WHAT TO PRODUCE — Return, character for character, the lines from the one bearing "Box the flower bouquet. In pixels." through the end of the material. Omit everything before that line.

GIVEN RECORDS —
- - -

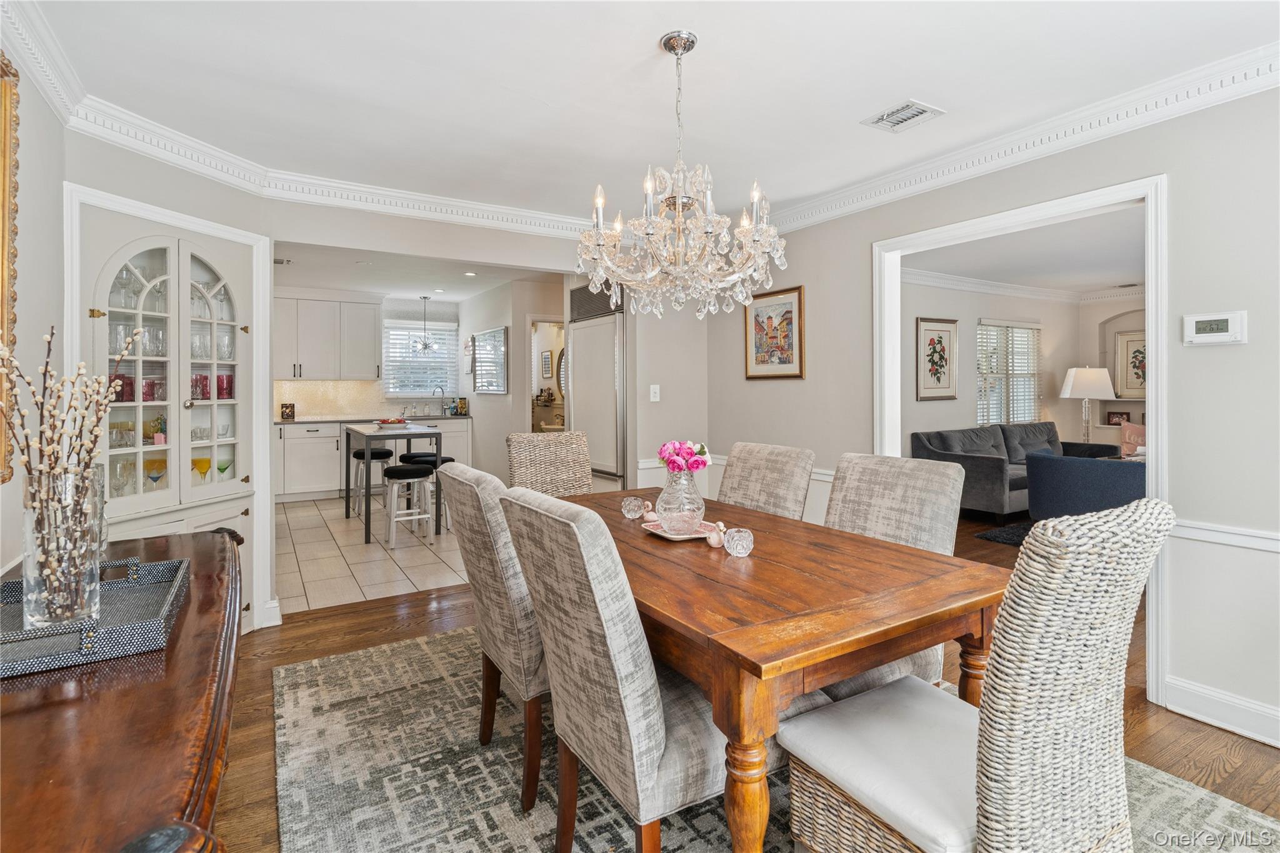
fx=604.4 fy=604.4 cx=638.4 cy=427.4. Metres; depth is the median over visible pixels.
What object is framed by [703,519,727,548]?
bird figurine
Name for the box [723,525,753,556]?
holder
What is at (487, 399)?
kitchen right wall
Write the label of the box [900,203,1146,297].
living room ceiling
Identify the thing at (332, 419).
countertop
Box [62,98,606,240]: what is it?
crown molding
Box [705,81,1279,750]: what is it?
right wall
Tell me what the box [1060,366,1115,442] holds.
table lamp
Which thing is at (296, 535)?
tile floor
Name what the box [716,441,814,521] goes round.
dining chair
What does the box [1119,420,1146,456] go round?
pink pillow
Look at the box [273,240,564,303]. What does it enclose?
kitchen ceiling
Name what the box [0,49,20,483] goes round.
framed mirror
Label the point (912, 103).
ceiling vent
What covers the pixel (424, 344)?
pendant light
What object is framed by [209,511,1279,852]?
wood floor
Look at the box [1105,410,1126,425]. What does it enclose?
framed photo
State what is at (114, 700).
sideboard
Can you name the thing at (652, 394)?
light switch
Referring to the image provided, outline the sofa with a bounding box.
[910,421,1115,522]
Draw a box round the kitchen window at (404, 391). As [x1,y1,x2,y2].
[381,320,459,398]
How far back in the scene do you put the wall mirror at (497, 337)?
7.13 m
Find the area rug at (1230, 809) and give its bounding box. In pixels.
[253,625,1279,852]
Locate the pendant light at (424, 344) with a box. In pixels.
[412,295,437,353]
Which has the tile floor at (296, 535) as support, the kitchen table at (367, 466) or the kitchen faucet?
the kitchen table at (367, 466)
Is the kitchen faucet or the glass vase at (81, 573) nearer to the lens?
the glass vase at (81, 573)
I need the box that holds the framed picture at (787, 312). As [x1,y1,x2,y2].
[743,284,805,380]
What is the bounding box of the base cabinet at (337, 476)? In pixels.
[275,416,471,503]
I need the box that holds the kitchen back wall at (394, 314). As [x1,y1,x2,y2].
[274,293,464,420]
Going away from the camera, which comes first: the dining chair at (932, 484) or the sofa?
the dining chair at (932, 484)
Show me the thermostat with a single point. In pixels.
(1218, 334)
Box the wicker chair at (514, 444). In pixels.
[505,431,593,496]
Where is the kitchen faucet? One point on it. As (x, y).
(442, 391)
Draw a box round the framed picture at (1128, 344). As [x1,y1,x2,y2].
[1114,329,1146,398]
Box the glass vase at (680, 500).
[654,466,706,535]
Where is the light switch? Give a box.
[648,383,660,401]
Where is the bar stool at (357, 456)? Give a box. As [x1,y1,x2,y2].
[350,446,395,518]
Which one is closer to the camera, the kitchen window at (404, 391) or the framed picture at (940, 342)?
the framed picture at (940, 342)
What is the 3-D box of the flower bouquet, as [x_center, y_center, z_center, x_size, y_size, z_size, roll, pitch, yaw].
[0.160,0.137,2.116,0.173,0.188,0.176,-1,1,-32]
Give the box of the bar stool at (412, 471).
[383,464,437,547]
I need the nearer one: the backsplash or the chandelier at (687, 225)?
the chandelier at (687, 225)
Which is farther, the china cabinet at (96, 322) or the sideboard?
the china cabinet at (96, 322)
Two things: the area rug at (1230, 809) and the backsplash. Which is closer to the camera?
the area rug at (1230, 809)
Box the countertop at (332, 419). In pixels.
[274,413,468,423]
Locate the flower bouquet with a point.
(697, 464)
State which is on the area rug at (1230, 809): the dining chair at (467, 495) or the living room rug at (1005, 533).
the dining chair at (467, 495)
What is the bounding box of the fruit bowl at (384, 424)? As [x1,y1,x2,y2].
[373,416,408,428]
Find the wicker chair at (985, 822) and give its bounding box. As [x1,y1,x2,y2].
[779,496,1171,852]
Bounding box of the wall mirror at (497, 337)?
[471,326,507,394]
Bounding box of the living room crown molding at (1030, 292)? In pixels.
[903,269,1148,302]
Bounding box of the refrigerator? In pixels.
[566,282,626,490]
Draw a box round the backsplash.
[273,379,394,420]
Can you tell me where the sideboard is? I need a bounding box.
[0,524,243,852]
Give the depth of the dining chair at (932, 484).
2.10 m
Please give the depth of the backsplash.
7.75 m
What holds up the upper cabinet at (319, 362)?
attached to the kitchen back wall at (394, 314)
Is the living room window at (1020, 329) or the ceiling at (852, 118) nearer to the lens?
the ceiling at (852, 118)
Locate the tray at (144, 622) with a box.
[0,555,189,678]
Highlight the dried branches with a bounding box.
[0,323,146,611]
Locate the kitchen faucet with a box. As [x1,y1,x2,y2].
[431,385,446,414]
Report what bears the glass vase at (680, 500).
on the tray at (660, 533)
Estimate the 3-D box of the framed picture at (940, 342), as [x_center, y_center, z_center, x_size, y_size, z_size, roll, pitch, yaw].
[3.159,-0.733,6.412,0.603,0.844,0.030,-1,1,-32]
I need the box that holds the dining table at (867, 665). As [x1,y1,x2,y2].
[547,482,1007,852]
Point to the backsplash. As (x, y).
(354, 404)
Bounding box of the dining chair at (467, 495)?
[438,465,545,813]
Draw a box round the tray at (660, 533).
[641,519,718,540]
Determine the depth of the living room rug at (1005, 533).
5.28 m
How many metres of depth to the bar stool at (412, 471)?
4.96 m
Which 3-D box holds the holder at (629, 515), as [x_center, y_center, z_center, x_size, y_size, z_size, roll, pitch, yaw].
[-0.019,0.320,2.404,0.094,0.077,0.094,-1,1,-32]
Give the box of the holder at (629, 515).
[621,496,646,518]
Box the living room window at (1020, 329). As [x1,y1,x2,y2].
[975,320,1040,424]
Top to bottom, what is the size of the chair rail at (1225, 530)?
0.069 m
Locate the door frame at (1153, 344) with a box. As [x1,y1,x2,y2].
[874,172,1171,703]
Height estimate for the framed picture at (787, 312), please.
0.609 m
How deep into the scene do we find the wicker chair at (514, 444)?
3.30 m
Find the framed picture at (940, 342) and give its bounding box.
[915,315,958,399]
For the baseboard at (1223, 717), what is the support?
attached to the right wall at (1200, 352)
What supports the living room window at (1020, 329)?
in the living room wall at (975, 314)
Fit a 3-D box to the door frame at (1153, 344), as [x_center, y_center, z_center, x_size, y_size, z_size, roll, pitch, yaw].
[1.806,0.040,3.003,0.245,2.097,1.405,-1,1,-32]
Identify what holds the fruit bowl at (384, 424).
on the kitchen table at (367, 466)
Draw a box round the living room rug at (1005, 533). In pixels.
[973,520,1033,545]
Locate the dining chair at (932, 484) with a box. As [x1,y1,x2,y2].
[823,450,963,696]
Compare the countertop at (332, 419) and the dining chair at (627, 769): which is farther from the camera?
the countertop at (332, 419)
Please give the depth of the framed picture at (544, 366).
7.98 m
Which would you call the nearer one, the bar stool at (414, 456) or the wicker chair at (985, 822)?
the wicker chair at (985, 822)
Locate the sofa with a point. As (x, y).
(990, 476)
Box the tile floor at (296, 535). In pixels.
[274,492,473,613]
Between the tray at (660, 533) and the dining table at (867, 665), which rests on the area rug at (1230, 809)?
the dining table at (867, 665)
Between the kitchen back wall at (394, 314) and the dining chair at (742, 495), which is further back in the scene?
the kitchen back wall at (394, 314)
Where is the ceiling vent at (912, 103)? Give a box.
[862,98,944,131]
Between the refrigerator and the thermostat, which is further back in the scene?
the refrigerator
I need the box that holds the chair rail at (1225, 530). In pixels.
[1170,518,1279,552]
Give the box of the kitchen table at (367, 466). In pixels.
[341,421,443,543]
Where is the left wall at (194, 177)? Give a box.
[63,120,269,638]
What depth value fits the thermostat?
2.25 m
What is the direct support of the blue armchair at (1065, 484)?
on the wood floor at (246, 722)
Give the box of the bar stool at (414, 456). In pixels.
[398,450,453,528]
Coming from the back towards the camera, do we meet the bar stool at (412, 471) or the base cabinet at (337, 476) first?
the base cabinet at (337, 476)
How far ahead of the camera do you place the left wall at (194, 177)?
2.77 m
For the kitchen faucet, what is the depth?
7.96 m
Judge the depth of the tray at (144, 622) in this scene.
1.10 m
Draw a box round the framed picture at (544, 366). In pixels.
[540,350,553,377]
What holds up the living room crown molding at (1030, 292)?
attached to the living room wall at (975, 314)
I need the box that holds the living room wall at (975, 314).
[906,280,1086,452]
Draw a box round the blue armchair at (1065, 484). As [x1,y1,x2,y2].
[1023,450,1148,519]
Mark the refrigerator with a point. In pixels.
(609, 327)
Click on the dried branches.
(46, 369)
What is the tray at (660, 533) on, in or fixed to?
on the dining table at (867, 665)
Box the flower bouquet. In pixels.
[658,439,711,474]
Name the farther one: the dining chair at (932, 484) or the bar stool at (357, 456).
the bar stool at (357, 456)
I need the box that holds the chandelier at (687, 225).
[575,29,788,323]
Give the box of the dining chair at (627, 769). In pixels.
[500,486,773,852]
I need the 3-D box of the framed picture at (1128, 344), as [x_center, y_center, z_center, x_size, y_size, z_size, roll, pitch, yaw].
[6.122,-0.763,7.378,0.036,0.824,0.585,-1,1,-32]
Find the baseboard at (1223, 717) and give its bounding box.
[1162,676,1279,746]
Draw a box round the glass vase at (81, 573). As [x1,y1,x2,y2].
[20,465,105,628]
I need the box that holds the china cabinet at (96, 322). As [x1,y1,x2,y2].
[70,198,258,630]
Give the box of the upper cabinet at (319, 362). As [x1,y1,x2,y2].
[273,291,380,380]
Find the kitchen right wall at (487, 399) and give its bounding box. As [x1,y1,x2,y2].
[461,275,566,476]
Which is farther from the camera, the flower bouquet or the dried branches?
the flower bouquet
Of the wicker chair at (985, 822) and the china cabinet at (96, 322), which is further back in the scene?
the china cabinet at (96, 322)
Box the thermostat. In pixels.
[1181,310,1248,345]
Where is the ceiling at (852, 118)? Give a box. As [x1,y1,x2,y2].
[16,0,1279,225]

- - -

EXPECTED OUTPUT —
Box the flower bouquet. In pixels.
[658,439,711,474]
Name the farther one: the dining chair at (932, 484) or the bar stool at (357, 456).
the bar stool at (357, 456)
I need the box that holds the chandelier at (687, 225).
[575,29,788,323]
Give the box of the dining chair at (627, 769). In pixels.
[500,486,773,852]
I need the 3-D box of the framed picture at (1128, 344), as [x_center, y_center, z_center, x_size, y_size, z_size, roll, pitch, yaw].
[6.122,-0.763,7.378,0.036,0.824,0.585,-1,1,-32]
Find the baseboard at (1223, 717) and give its bounding box.
[1162,676,1279,746]
Draw a box round the glass vase at (81, 573). As [x1,y1,x2,y2].
[20,465,105,628]
I need the box that holds the china cabinet at (96, 322). As [x1,y1,x2,y2].
[70,198,258,630]
Give the box of the upper cabinet at (319, 362). As [x1,y1,x2,y2].
[273,291,380,380]
Find the kitchen right wall at (487, 399) and give its bounding box. As [x1,y1,x2,y2].
[461,275,566,476]
Which is farther from the camera, the flower bouquet or the dried branches?
the flower bouquet
Of the wicker chair at (985, 822) and the china cabinet at (96, 322), which is further back in the scene?
the china cabinet at (96, 322)
Box the thermostat. In pixels.
[1181,310,1248,345]
Where is the ceiling at (852, 118)? Give a box. As [x1,y1,x2,y2].
[16,0,1279,225]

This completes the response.